Mind you, we’re not talking about your views merely causing some irritation or provoking heated arguments. We’re talking about a situation where in most social and all professional situations, you are unable to look at people’s faces without thinking that they would consider you an abominable monster unfit for civilized society if they knew your true honest thoughts. You have to live with the fact that people around you (except perhaps for a few close friends and confidants) respect you and are willing to work and socialize with you only insofar as they are misled about what you really believe and what you truly are.
Would you really prefer this outcome to staying blissfully ignorant?
Well, yes. You mean you don’t want to secretly have a powerful and dangerous dark side?
Probably not.

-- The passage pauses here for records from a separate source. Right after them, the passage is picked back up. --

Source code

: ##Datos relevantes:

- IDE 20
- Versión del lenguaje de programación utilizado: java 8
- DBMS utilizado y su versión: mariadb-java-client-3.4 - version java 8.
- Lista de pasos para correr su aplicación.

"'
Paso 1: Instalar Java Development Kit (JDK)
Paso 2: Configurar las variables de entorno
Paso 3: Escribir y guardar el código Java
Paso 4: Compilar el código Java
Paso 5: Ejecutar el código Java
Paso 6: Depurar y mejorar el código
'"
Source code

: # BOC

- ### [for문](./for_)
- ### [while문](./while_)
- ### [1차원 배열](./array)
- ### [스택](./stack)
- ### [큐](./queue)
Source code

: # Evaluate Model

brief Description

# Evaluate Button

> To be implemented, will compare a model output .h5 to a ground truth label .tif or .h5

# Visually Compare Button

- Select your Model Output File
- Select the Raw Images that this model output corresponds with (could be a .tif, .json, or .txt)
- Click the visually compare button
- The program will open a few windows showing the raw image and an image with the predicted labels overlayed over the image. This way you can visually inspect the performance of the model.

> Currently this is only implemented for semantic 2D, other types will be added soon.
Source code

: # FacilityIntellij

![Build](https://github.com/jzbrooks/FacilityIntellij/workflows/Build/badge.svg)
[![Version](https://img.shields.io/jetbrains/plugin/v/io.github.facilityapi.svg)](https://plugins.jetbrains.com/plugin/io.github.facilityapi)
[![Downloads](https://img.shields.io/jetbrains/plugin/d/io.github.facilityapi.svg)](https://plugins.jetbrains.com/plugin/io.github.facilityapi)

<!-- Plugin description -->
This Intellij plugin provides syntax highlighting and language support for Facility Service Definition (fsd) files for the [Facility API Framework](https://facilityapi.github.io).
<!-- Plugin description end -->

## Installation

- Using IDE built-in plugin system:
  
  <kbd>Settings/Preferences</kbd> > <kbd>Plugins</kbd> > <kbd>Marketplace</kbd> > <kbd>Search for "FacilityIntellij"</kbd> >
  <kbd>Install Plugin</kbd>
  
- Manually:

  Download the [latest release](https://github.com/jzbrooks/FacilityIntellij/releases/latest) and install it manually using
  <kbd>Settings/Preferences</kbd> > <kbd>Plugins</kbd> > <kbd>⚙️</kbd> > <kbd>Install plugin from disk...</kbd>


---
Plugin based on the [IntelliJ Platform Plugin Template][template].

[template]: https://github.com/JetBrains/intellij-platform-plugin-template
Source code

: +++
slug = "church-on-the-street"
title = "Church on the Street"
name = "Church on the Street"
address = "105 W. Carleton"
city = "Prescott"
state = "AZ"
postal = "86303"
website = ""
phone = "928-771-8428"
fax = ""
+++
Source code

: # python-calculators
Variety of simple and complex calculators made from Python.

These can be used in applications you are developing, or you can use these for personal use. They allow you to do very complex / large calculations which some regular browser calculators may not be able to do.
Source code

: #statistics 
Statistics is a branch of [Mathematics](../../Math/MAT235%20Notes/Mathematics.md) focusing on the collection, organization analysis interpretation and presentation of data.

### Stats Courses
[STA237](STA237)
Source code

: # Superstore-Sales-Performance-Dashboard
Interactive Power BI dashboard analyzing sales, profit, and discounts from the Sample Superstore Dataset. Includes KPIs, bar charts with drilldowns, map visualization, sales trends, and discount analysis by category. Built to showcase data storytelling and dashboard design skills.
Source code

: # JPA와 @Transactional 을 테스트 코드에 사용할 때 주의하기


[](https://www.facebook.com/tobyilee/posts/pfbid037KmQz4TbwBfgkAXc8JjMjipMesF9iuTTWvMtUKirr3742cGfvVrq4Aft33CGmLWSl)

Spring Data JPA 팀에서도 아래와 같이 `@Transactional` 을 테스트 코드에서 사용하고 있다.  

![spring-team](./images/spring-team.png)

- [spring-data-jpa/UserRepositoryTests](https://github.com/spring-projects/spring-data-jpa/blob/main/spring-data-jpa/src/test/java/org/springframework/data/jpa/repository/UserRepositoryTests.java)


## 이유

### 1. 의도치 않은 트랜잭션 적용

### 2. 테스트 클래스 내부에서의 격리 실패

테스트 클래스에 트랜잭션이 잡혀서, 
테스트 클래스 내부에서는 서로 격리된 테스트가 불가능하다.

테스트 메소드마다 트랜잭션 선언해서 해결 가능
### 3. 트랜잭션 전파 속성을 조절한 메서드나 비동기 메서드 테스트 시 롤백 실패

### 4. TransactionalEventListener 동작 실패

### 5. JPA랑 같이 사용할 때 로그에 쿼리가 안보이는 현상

A sensible person ought to be willing to suffer for a few very important things… but very few. So a very disreputable belief ought to also, in some way, also be very important to be worth believing. In practice, when a contentious issue also seems not very important (or not very relevant to me) I don’t bother investigating it much—it’s not worth becoming disreputable for.

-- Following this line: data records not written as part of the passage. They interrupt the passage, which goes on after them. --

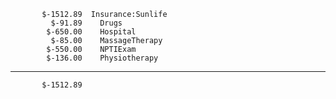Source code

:            $-1512.89  Insurance:Sunlife
             $-91.89    Drugs
            $-650.00    Hospital
             $-85.00    MassageTherapy
            $-550.00    NPTIExam
            $-136.00    Physiotherapy
--------------------
           $-1512.89
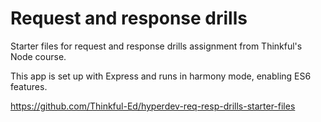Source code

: Request and response drills
===========================

Starter files for request and response drills assignment from Thinkful's Node course.

This app is set up with Express and runs in harmony mode, enabling ES6 features.


https://github.com/Thinkful-Ed/hyperdev-req-resp-drills-starter-files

Knowing whether disreputable beliefs are true is helpful in figuring out what intellectual institutions you can trust.
This, however, means that your above comment is in need of some strong disclaimers. Unless of course it’s directed at someone who lives in a society in which all highly disreputable beliefs happen to be false and outright implausible from an unbiased perspective. (But would you bet that this is the case for any realistic human society?)
I absolutely prefer that outcome. Aren’t we all used to having to censor ourselves in all kinds of surroundings?
Well said. That’s a 5-second response right there to quite a lot of people in the econoblogging community who think they’re clever.
On a related note, I think too few people realize that it’s OK to sometimes hold beliefs that are mistaken in a strongly disreputable direction. If all your errors fall on the reputable side of the line, you’re missing out on accuracy. In a noisy world, sufficiently asymmetric suppression of falsehoods is indistinguishable from suppression of truths.
Twitter-worthy!
^necrobump
Is there a name for this theorem? It seems like it follows from invariance of information content (passed through a noisy channel) under permutation of symbols.
I agree and add that watching your mouth is not nearly enough. I, for example, are extremely good at watching my mouth when I am attempting to tow absurd party lines but I am irredeemably poor at controlling all the minute details of body language that must go with it. The only reliable way for most people to tell lies with adequate sincerity is to lie to themselves first.
Also, ignorance is bliss.
Awesome. Do tell! Allow me to join you in controversy.